Dhay Borges
Foram tantos os
sentimentos que consubstanciaram a minha energia, que não me atrevi a ser um
prefaciador técnico, mas sim, me deixei levar pelos escritos generosos das mãos
que teceram essa obra através da vida cotidiana, por meio das suas dores
individuais ou coletivas, e até mesmo pela demonstração das suas inquietações,
que aspiraram amor e contentamento. Desta forma, fui amplamente tomado a um ato
também revolucionário de escrevinhar essas linhas, que nortearão esse caudaloso
conteúdo que será apresentado como fonte de enfrentamento para gerações
futuras.
Com tantos pontos a
destacar nessa grandiosa engenharia poética, não posso me furtar a memorar a
unidade de vivências, experiências e práticas encorajadoras reunidas em uma
coletânea, que traduz em várias linhas uma centena de anseios e certezas.
Poéticas periféricas: novas vozes da poesia
soteropolitana
reforça a participação de inspiradores escritores a se aprofundarem, de forma
aguda, nos processos histórico, cultural e políticos numa produção
revolucionária através dos escritos literários. O momento sempre é propício,
pois é uma oportunidade de reacender pautas sociais de uma forma geral, bem
como as pautas particulares da população negra, periférica e empobrecida pelo
abandono e pela violação moral.
Vejo nesta obra duas
principais linhas que merecem ser amplamente destacadas, e para as quais convém
chamar a atenção do leitor frente a esse manual popular de resistência
periférica. Primeiro, a mais importante de todas: a utilização das linhas
revolucionárias através da literatura moderna em novas linguagens, e não mais
importantes que outras formas de resistência produzidas pelas mãos do passado,
mas um instrumento que, evidentemente, se desenha como uma bússola criativa que
desloca pautas vitais para reflexão e debate de assuntos como o racismo, a
homofobia, a identidade e o machismo. Ademais, essa obra desloca naturalmente
as reflexões e debates de recintos hegemonicamente frios e constrangedores,
para serem então acamados em locais mais acessíveis, podendo entronizar os
debates no cotidiano das pessoas, que são justamente os espaços periféricos. A
obra vai ainda mais longe e articula o uso irrestrito da abertura de novas vias
de manutenção econômica, social, cultural e, mais que isso, reafirma e reforça
a identidade, fomentando a criação de novos espaços populares para a reflexão
sobre as pautas anteriormente citadas. Será esta obra mais uma ferramenta que
possibilitará importantes debates em gerações distintas?

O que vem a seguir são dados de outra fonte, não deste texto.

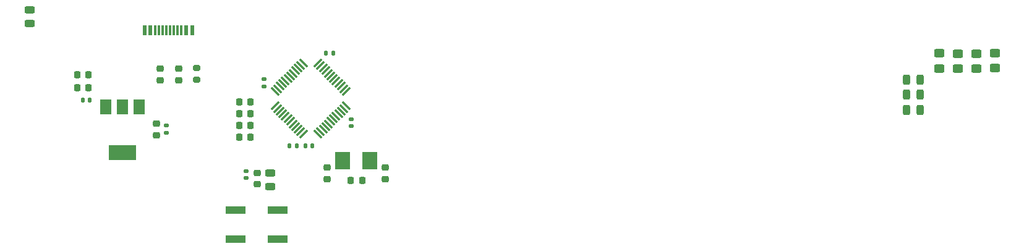
<source format=gbr>
G04 #@! TF.GenerationSoftware,KiCad,Pcbnew,(6.0.0-0)*
G04 #@! TF.CreationDate,2022-01-14T12:57:41+01:00*
G04 #@! TF.ProjectId,modelh,6d6f6465-6c68-42e6-9b69-6361645f7063,v0.1*
G04 #@! TF.SameCoordinates,Original*
G04 #@! TF.FileFunction,Paste,Top*
G04 #@! TF.FilePolarity,Positive*
%FSLAX46Y46*%
G04 Gerber Fmt 4.6, Leading zero omitted, Abs format (unit mm)*
G04 Created by KiCad (PCBNEW (6.0.0-0)) date 2022-01-14 12:57:41*
%MOMM*%
%LPD*%
G01*
G04 APERTURE LIST*
G04 Aperture macros list*
%AMRoundRect*
0 Rectangle with rounded corners*
0 $1 Rounding radius*
0 $2 $3 $4 $5 $6 $7 $8 $9 X,Y pos of 4 corners*
0 Add a 4 corners polygon primitive as box body*
4,1,4,$2,$3,$4,$5,$6,$7,$8,$9,$2,$3,0*
0 Add four circle primitives for the rounded corners*
1,1,$1+$1,$2,$3*
1,1,$1+$1,$4,$5*
1,1,$1+$1,$6,$7*
1,1,$1+$1,$8,$9*
0 Add four rect primitives between the rounded corners*
20,1,$1+$1,$2,$3,$4,$5,0*
20,1,$1+$1,$4,$5,$6,$7,0*
20,1,$1+$1,$6,$7,$8,$9,0*
20,1,$1+$1,$8,$9,$2,$3,0*%
G04 Aperture macros list end*
%ADD10R,0.600000X1.450000*%
%ADD11R,0.300000X1.450000*%
%ADD12RoundRect,0.218750X-0.256250X0.218750X-0.256250X-0.218750X0.256250X-0.218750X0.256250X0.218750X0*%
%ADD13RoundRect,0.218750X0.256250X-0.218750X0.256250X0.218750X-0.256250X0.218750X-0.256250X-0.218750X0*%
%ADD14R,1.500000X2.000000*%
%ADD15R,3.800000X2.000000*%
%ADD16RoundRect,0.218750X-0.218750X-0.256250X0.218750X-0.256250X0.218750X0.256250X-0.218750X0.256250X0*%
%ADD17RoundRect,0.218750X0.218750X0.256250X-0.218750X0.256250X-0.218750X-0.256250X0.218750X-0.256250X0*%
%ADD18RoundRect,0.147500X0.172500X-0.147500X0.172500X0.147500X-0.172500X0.147500X-0.172500X-0.147500X0*%
%ADD19RoundRect,0.147500X0.147500X0.172500X-0.147500X0.172500X-0.147500X-0.172500X0.147500X-0.172500X0*%
%ADD20R,2.750000X1.000000*%
%ADD21RoundRect,0.075000X0.521491X-0.415425X-0.415425X0.521491X-0.521491X0.415425X0.415425X-0.521491X0*%
%ADD22RoundRect,0.075000X0.521491X0.415425X0.415425X0.521491X-0.521491X-0.415425X-0.415425X-0.521491X0*%
%ADD23R,2.000000X2.400000*%
%ADD24RoundRect,0.243750X0.456250X-0.243750X0.456250X0.243750X-0.456250X0.243750X-0.456250X-0.243750X0*%
%ADD25RoundRect,0.147500X-0.172500X0.147500X-0.172500X-0.147500X0.172500X-0.147500X0.172500X0.147500X0*%
%ADD26RoundRect,0.250000X-0.450000X0.325000X-0.450000X-0.325000X0.450000X-0.325000X0.450000X0.325000X0*%
%ADD27RoundRect,0.243750X0.243750X0.456250X-0.243750X0.456250X-0.243750X-0.456250X0.243750X-0.456250X0*%
%ADD28RoundRect,0.147500X-0.147500X-0.172500X0.147500X-0.172500X0.147500X0.172500X-0.147500X0.172500X0*%
%ADD29RoundRect,0.243750X-0.456250X0.243750X-0.456250X-0.243750X0.456250X-0.243750X0.456250X0.243750X0*%
%ADD30RoundRect,0.200000X0.275000X-0.200000X0.275000X0.200000X-0.275000X0.200000X-0.275000X-0.200000X0*%
G04 APERTURE END LIST*
D10*
X92020000Y-53635000D03*
X91220000Y-53635000D03*
D11*
X90520000Y-53635000D03*
X89520000Y-53635000D03*
X88020000Y-53635000D03*
X87020000Y-53635000D03*
D10*
X86320000Y-53635000D03*
X85520000Y-53635000D03*
X85520000Y-53635000D03*
X86320000Y-53635000D03*
D11*
X87520000Y-53635000D03*
X88520000Y-53635000D03*
X89020000Y-53635000D03*
X90020000Y-53635000D03*
D10*
X91220000Y-53635000D03*
X92020000Y-53635000D03*
D12*
X90170000Y-58902500D03*
X90170000Y-60477500D03*
D13*
X87170000Y-68027500D03*
X87170000Y-66452500D03*
D14*
X84820000Y-64090000D03*
D15*
X82520000Y-70390000D03*
D14*
X82520000Y-64090000D03*
X80220000Y-64090000D03*
D12*
X87630000Y-58902500D03*
X87630000Y-60477500D03*
D16*
X98482500Y-66640000D03*
X100057500Y-66640000D03*
D17*
X100057500Y-65040000D03*
X98482500Y-65040000D03*
D12*
X118520000Y-72452500D03*
X118520000Y-74027500D03*
D17*
X115307500Y-74240000D03*
X113732500Y-74240000D03*
D18*
X101870000Y-61325000D03*
X101870000Y-60355000D03*
D19*
X108505000Y-69440000D03*
X107535000Y-69440000D03*
D20*
X97990000Y-82290000D03*
X103750000Y-82290000D03*
X103750000Y-78290000D03*
X97990000Y-78290000D03*
D19*
X78040000Y-63240000D03*
X77070000Y-63240000D03*
D18*
X88470000Y-67675000D03*
X88470000Y-66705000D03*
D21*
X109268788Y-67877876D03*
X109622342Y-67524322D03*
X109975895Y-67170769D03*
X110329449Y-66817215D03*
X110683002Y-66463662D03*
X111036555Y-66110109D03*
X111390109Y-65756555D03*
X111743662Y-65403002D03*
X112097215Y-65049449D03*
X112450769Y-64695895D03*
X112804322Y-64342342D03*
X113157876Y-63988788D03*
D22*
X113157876Y-61991212D03*
X112804322Y-61637658D03*
X112450769Y-61284105D03*
X112097215Y-60930551D03*
X111743662Y-60576998D03*
X111390109Y-60223445D03*
X111036555Y-59869891D03*
X110683002Y-59516338D03*
X110329449Y-59162785D03*
X109975895Y-58809231D03*
X109622342Y-58455678D03*
X109268788Y-58102124D03*
D21*
X107271212Y-58102124D03*
X106917658Y-58455678D03*
X106564105Y-58809231D03*
X106210551Y-59162785D03*
X105856998Y-59516338D03*
X105503445Y-59869891D03*
X105149891Y-60223445D03*
X104796338Y-60576998D03*
X104442785Y-60930551D03*
X104089231Y-61284105D03*
X103735678Y-61637658D03*
X103382124Y-61991212D03*
D22*
X103382124Y-63988788D03*
X103735678Y-64342342D03*
X104089231Y-64695895D03*
X104442785Y-65049449D03*
X104796338Y-65403002D03*
X105149891Y-65756555D03*
X105503445Y-66110109D03*
X105856998Y-66463662D03*
X106210551Y-66817215D03*
X106564105Y-67170769D03*
X106917658Y-67524322D03*
X107271212Y-67877876D03*
D19*
X106355000Y-69440000D03*
X105385000Y-69440000D03*
D12*
X110520000Y-72452500D03*
X110520000Y-74027500D03*
D23*
X116370000Y-71490000D03*
X112670000Y-71490000D03*
D24*
X102770000Y-75077500D03*
X102770000Y-73202500D03*
D12*
X100970000Y-73152500D03*
X100970000Y-74727500D03*
D17*
X100057500Y-68240000D03*
X98482500Y-68240000D03*
X100057500Y-63440000D03*
X98482500Y-63440000D03*
D25*
X99470000Y-72905000D03*
X99470000Y-73875000D03*
D26*
X196850000Y-56815000D03*
X196850000Y-58865000D03*
X194310000Y-56790000D03*
X194310000Y-58840000D03*
X201930000Y-56760000D03*
X201930000Y-58810000D03*
X199390000Y-56815000D03*
X199390000Y-58865000D03*
D27*
X191737500Y-60440000D03*
X189862500Y-60440000D03*
X191737500Y-62470000D03*
X189862500Y-62470000D03*
X191737500Y-64540000D03*
X189862500Y-64540000D03*
D28*
X110385000Y-56740000D03*
X111355000Y-56740000D03*
D17*
X77870000Y-61540000D03*
X76295000Y-61540000D03*
D29*
X69770000Y-50802500D03*
X69770000Y-52677500D03*
D16*
X76282500Y-59740000D03*
X77857500Y-59740000D03*
D25*
X113800000Y-65815000D03*
X113800000Y-66785000D03*
D30*
X92670000Y-60415000D03*
X92670000Y-58765000D03*
M02*

</source>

Tenho absoluta
certeza.
A segunda razão para
se ler esta obra é a vitalidade apresentada em seu conteúdo, que lança como
pano de fundo a enorme habilidade de conglomerar uma grande quantidade de
seguimentos, como: sentimentos, alertas,
violação e violência urbana, valorização social, empoderamento feminino,
emancipação e vida da juventude negra, entre tantas outras questões
importantes, abordadas através de elaboradas poesias que dialogam com o
cotidiano. Também é importante frisar a forte relação das redes consolidadas
que trouxeram grandes expoentes da engenharia literária, figuras já conhecidas
da prática de ocupação de espaços politizados, assim como inúmeras revelações
da poesia contemporânea, que têm como palco central de sua arte os espaços
públicos. A autonomia e a capacidade de se recriar são as engrenagens precípuas
de resistência que contrapõem um tempo negativo de silêncio e invisibilidade,
cuja tentativa é construir novas perspectivas fundamentadas na libertação, além
de potencializar o surgimento de novas vozes. Por um lado, julgo necessário
reafirmar os entraves e escassez a serem suplantados, afim de construir um
terreno fértil, íntegro, sólido e permanente para os porta-vozes de uma nova
cena histórica, para então insurgirem sobre incansáveis batalhas
reivindicatórias que, terminantemente, ombreiam com as aspirações e as
necessidades de construir-se um mundo de reflexão e lucidez.
Ao apresentar meu
aprofundamento nesta obra, gostaria de agregar mais observações a título de
esclarecimento, pois nenhum outro intuito me anima como a possibilidade de
indicar o modo pelo qual deveríamos exercer o nosso olhar a esse manual popular
de resistência periférica, então me contive nessa saborosa experiência para
expô-la da forma mais concisa possível. Porém, essa obra deixa as portas da
imaginação abertas para novas experiências, constatações e avaliações, que sem
dúvidas alargarão as percepções emocionais e construções interpretativas. Assim
sendo, convido-os a se debruçar neste excelente universo urbano literário.
Boa leitura!
(*) Dhay Borges faz
parte do Coletivo das Entidades Negras – CEN, é articulador, militante dos
direitos humanos, combatente do racismo, pensador.